Wegen der krassen Differenz wirft das Bolsonaro-Lager den Umfrageinstituten vor, versucht zu haben, die öffentliche Meinung zugunsten von Lula zu manipulieren. Die Institute bleiben bei ihren Voraussagen, sehen Lula teilweise deutlich vorne. Liegen sie am Sonntag wieder daneben, dürfte das für sie existenzgefährdend sein.
Harter Wahlkampf im Netz und auf der Straße
In den Netzwerken und auf der Straße tobt nun ein harter Kampf. Für die Bolsonaro-Anhänger war das deutlich bessere Ergebnis wie ein Aufputschmittel, sie gingen plötzlich hochmotiviert in die vier letzten Wahlkampfwochen und glauben wieder an eine realistische Siegchance. Wer in diesen Tagen durch die Straßen der großen Städte spaziert, erkennt schnell, für welchen Kandidaten das Herz schlägt. Kleine runde Aufkleber auf dem T-Shirt mit den Zahl 13 oder 22 sowie dem Foto des Kandidaten sind ein klares Bekenntnis für Lula oder Bolsonaro. Aus den Hochhäusern flattern Badetücher, mit den Gesichtern der beiden Rivalen. Die Spaltung ist optisch zu sehen und überall greifbar, es liegt eine Spannung in der Luft. Was passiert, wenn es so knapp wird, dass der Unterlegene das Ergebnis nicht anerkennt, fragen sie viele Menschen. Das Lula-Lager wirft Bolsonaro vor, dann einen Militärputsch zu planen.

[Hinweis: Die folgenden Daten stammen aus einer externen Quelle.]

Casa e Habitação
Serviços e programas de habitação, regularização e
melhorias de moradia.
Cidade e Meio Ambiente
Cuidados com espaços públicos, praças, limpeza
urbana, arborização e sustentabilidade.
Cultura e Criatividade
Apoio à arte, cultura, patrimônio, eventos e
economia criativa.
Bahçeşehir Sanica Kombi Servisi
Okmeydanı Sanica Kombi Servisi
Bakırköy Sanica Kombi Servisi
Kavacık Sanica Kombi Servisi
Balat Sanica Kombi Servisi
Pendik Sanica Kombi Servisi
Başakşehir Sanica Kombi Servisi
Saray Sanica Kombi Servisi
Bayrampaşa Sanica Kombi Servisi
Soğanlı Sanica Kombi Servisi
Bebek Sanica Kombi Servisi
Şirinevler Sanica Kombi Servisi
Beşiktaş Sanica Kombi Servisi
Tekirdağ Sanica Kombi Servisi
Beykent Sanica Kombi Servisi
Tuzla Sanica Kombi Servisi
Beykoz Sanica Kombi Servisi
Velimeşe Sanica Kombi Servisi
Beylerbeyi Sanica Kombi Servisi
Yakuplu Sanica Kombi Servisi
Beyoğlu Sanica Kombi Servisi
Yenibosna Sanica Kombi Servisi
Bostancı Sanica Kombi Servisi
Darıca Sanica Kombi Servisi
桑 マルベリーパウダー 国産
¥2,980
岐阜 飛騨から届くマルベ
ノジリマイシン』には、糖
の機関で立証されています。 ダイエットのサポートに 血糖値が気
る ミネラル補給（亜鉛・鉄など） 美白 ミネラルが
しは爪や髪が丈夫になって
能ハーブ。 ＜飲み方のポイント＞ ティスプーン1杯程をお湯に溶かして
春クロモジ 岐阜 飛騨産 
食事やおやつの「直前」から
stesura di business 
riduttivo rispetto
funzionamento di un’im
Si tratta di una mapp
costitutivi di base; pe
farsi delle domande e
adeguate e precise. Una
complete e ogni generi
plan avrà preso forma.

Lula geht als leichter Favorit in die Wahl
Der Riss geht durch ganz Brasilien. Er spaltet ein Land in Katholiken und Evangelikale, in Reiche und Arme, Schwarze und Weiße, in Linke und Rechte - und fast alle reden nur noch übereinander, aber nicht mehr miteinander. Nach diesem Wahlkampf wird es einen Verlierer und einen Gewinner geben. Was aber bleiben wird, sind tiefe Narben von Beleidigungen, von Beschimpfungen, manipulierten Videos und übelsten Angriffen auf das jeweils andere Lager.

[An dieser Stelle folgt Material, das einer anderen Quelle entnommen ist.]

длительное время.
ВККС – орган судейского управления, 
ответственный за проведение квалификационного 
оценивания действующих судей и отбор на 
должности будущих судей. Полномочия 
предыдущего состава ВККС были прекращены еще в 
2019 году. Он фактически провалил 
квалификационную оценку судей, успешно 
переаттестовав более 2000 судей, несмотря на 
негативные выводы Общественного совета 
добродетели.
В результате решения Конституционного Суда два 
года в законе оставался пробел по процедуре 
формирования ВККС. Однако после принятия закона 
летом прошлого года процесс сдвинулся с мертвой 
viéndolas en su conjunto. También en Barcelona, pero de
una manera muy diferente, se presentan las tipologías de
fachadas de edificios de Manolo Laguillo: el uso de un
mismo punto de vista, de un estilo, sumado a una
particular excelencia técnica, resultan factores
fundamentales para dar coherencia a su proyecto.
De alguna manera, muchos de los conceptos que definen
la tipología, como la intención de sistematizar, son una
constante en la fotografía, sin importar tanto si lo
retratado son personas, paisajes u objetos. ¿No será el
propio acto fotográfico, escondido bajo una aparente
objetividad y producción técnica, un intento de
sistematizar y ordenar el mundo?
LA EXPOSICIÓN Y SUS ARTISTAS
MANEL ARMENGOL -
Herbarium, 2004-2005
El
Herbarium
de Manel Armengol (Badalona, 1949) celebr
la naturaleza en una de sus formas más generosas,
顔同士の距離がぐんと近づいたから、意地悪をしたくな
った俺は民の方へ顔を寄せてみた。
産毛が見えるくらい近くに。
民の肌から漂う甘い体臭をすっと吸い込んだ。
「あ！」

Von Satanismus, Kannibalismus, Pädophilie ist da die Rede. Wie der Wahlsieger nach diesem Wahlkampf ein Präsident des ganzen brasilianischen Volkes sein will und kann, ist im Moment nur schwer vorstellbar. Vielleicht ist das aber auch gar nicht das Ziel. Lula geht als leichter Favorit ins Rennen, allein schon wegen der Mathematik. Für ihn ist der Sprung über die 50 Prozent-Marke bei derzeit nur fehlenden zwei Prozent deutlich einfacher, während Bolsonaro, der noch rund sieben Prozent aufholen muss. Unmöglich ist das nicht, aber doch ein Stückchen unwahrscheinlicher.